Stoddard will receive her B.S. in May. She looks forward, she says, to using
her Marshall Scholarship to pursue ornithology research at the University of
Cambridge in the Department of Zoology.
An anthropology major, Snell has already spent several years in the field studying
the political evolution of the Movement Toward Socialism (MAS) in Bolivia. She
became fascinated by the labor movement in that country — which, she notes,
is the poorest in South America — when she spent the year between high
school and college there as an exchange student with the American Field Service
Intercultural Program.
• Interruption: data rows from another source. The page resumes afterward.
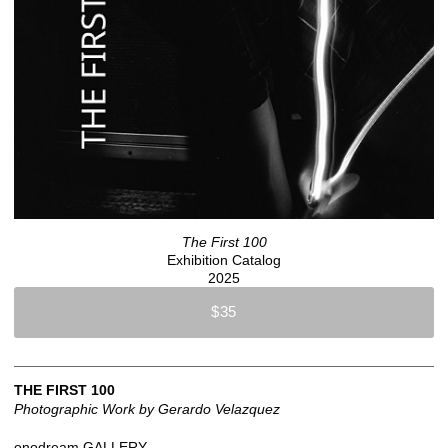
The First 100
Exhibition Catalog
2025
$35
THE FIRST 100
Photographic Work by Gerardo Velazquez
onodream GALLERY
Although she originally planned to study astronomy when
she came to Yale, she says she soon shifted her focus to the tumultuous political
history of Bolivia, a country that has experienced 190 coups d’etat in
its 200 years of independence.
Snell, who will receive both master’s and bachelor’s degrees when
she graduates in May, is doing her senior project specifically on how unionism
in Bolivia “transformed into political activism.” Having spent two
out of the three summers of her Yale years in Bolivia conducting research — which
included an interview with the current president of Bolivia when he was a candidate —Snell
has created a comprehensive “ethnography,” which, she explains, is
a holistic study of a social group in its historical, economic, cultural, environmental
and geographical context. This multidisciplinary approach to understanding the
evolution of social and political movements is the hallmark of the Institute
for Development Studies at the University of Sussex in the United Kingdom, where
Snell intends to earn her M.Phil. degree with her Marshall Scholarship. She hopes
to become a consultant on policy issues.
Snell’s extracurricular activities have included tutoring children in the
bilingual J.C. Daniels public elementary school in New Haven.
The highly competitive Marshall Scholarships were established by the British
Parliament in recognition of the Marshall Plan, which helped Europe recover from
the devastation of World War II.
It was previously announced that two other Yale students will study in Britain
as recipients of Rhodes Scholarships for 2008.